So laviert Biden, verhindert einerseits eine Resolution des UN-Sicherheitsrats und betont Israels Recht, sich zu verteidigen. Andererseits telefoniert er mit Benjamin Netanjahu, mahnt ihn, Zivilisten zu schützen und „unterstützt“ den Ruf nach einer Waffenruhe. Er verlangt sie aber nicht ausdrücklich, um Israel etwas Zeit zu lassen, die Raketenvorräte der Hamas, ihre Stellungen und ihr Tunnelsystem im Gazastreifen zu zerstören.

Die Vereinten Nationen: gelähmt

Im Sicherheitsrat der UN haben die USA eine Resolution, die zur sofortigen Waffenruhe auffordert, mit ihrem Veto blockiert.
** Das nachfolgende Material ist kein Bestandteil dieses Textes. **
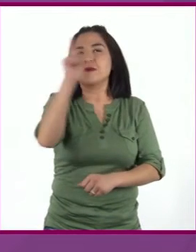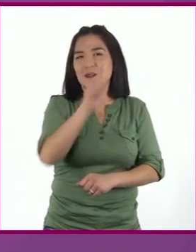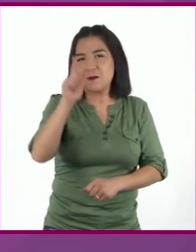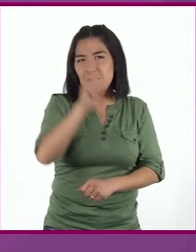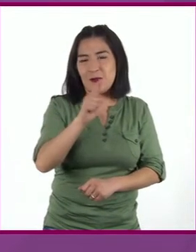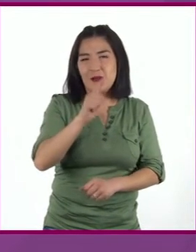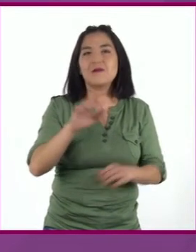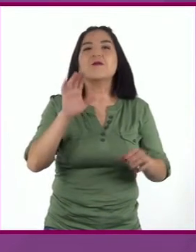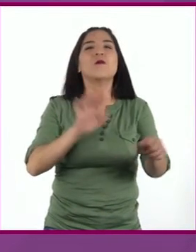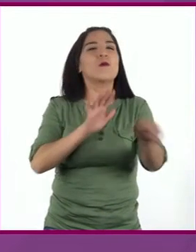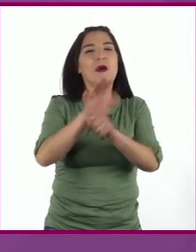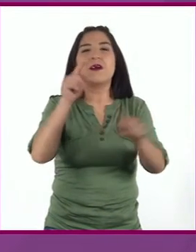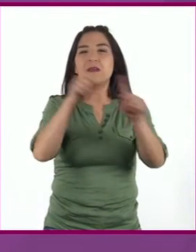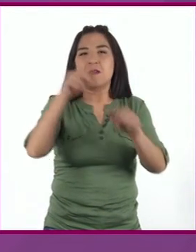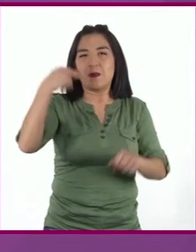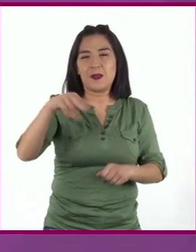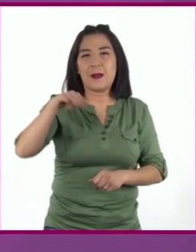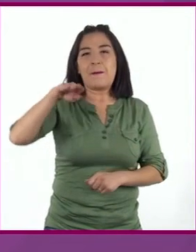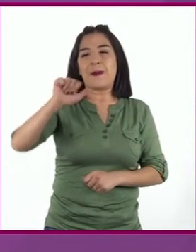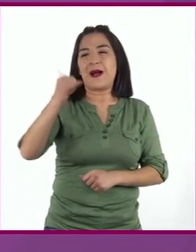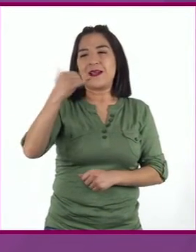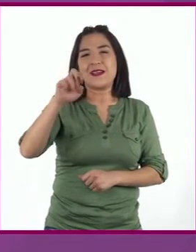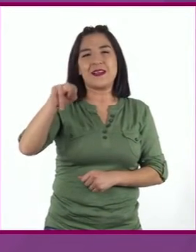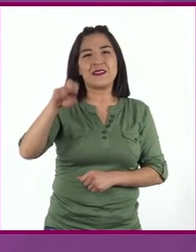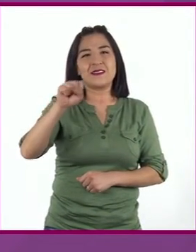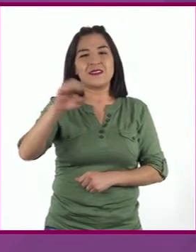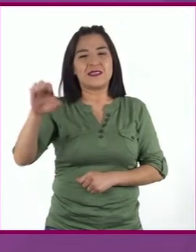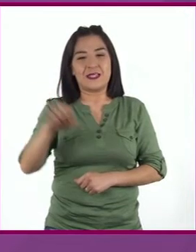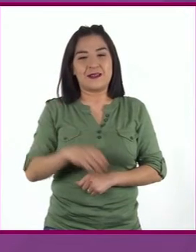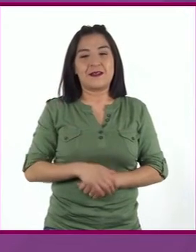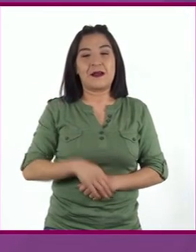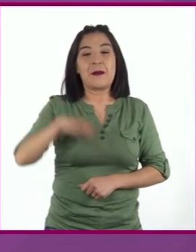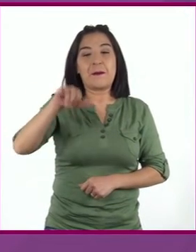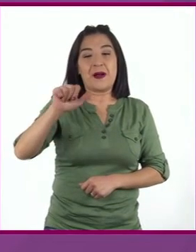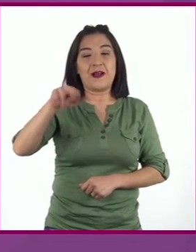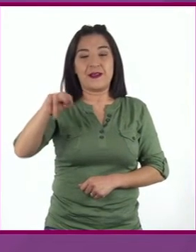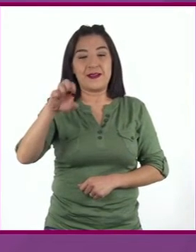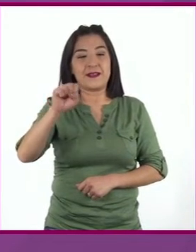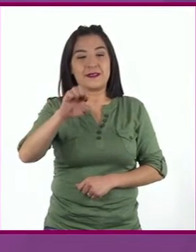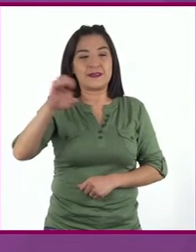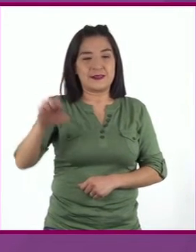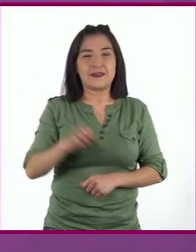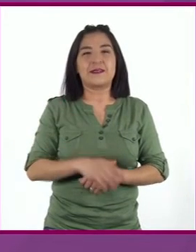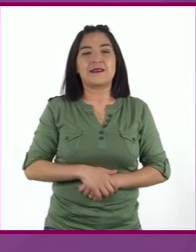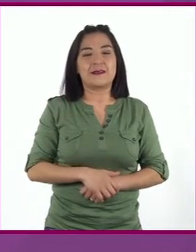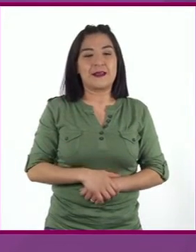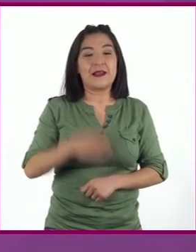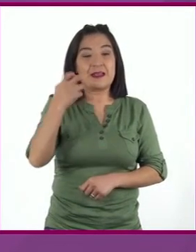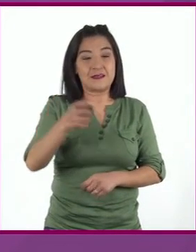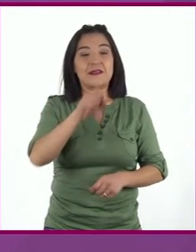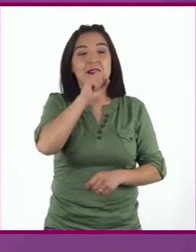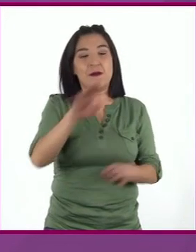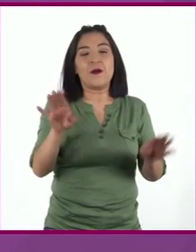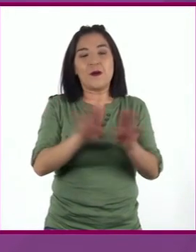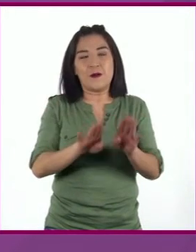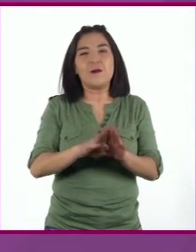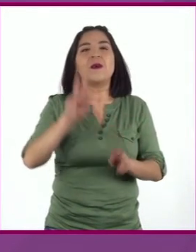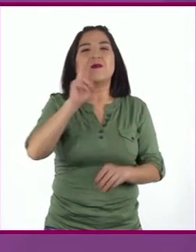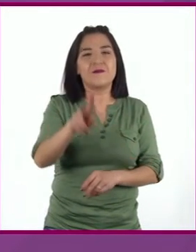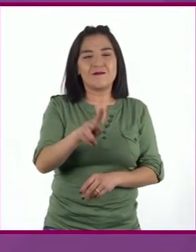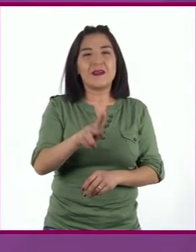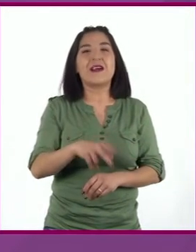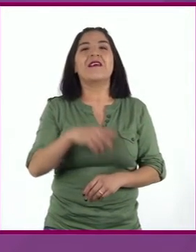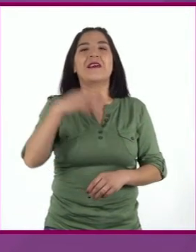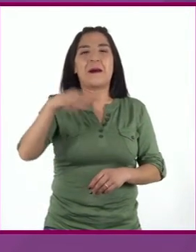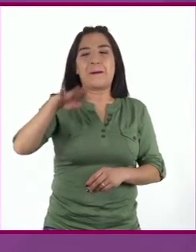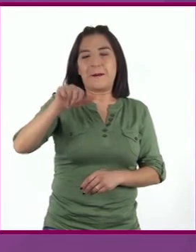Denominada mayense Mayanse o mayense Pero cabe recordar que la familia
China wirft den USA vor, den Sicherheitsrat zu lähmen. Die USA betonten, sie hätten der Hamas und Israel Hilfe bei der Vermittlung einer Waffenruhe angeboten, sofern beide dies wünschen.

Auch die UN gelten als eine Organisation mit propalästinensischer Grundeinstellung. Zudem können sie Israel, das dort Mitglied ist, mit Sanktionen drohen, nicht aber der Hamas, geschweige denn Wohlverhalten der Hamas erzwingen.

Die Hamas und Israel

Die Hamas und Israels Premierminister Benjamin Netanjahu sind Nutznießer des Kriegs. Die Hamas, die den Gazastreifen kontrolliert, will sich als einzige Organisation profilieren, die Israel kämpferisch entgegentritt – gegen die Fatah, die das Westjordanland regiert. Mahmud Abbas, Chef der Autonomiebehörde, hat die palästinensischen Wahlen gerade erneut verschoben aus Angst vor einem Sieg der Hamas. Zuletzt haben die Palästinenser vor 15 Jahren gewählt.

Netanjahu ist kürzlich mit der Regierungsbildung gescheitert. Die Opposition, die nun den Auftrag bekam, braucht dafür ein Bündnis mit Israels Arabern. Das ist angesichts der Eskalation kaum möglich. So rettet der Krieg Netanjahu vor dem drohenden Machtverlust.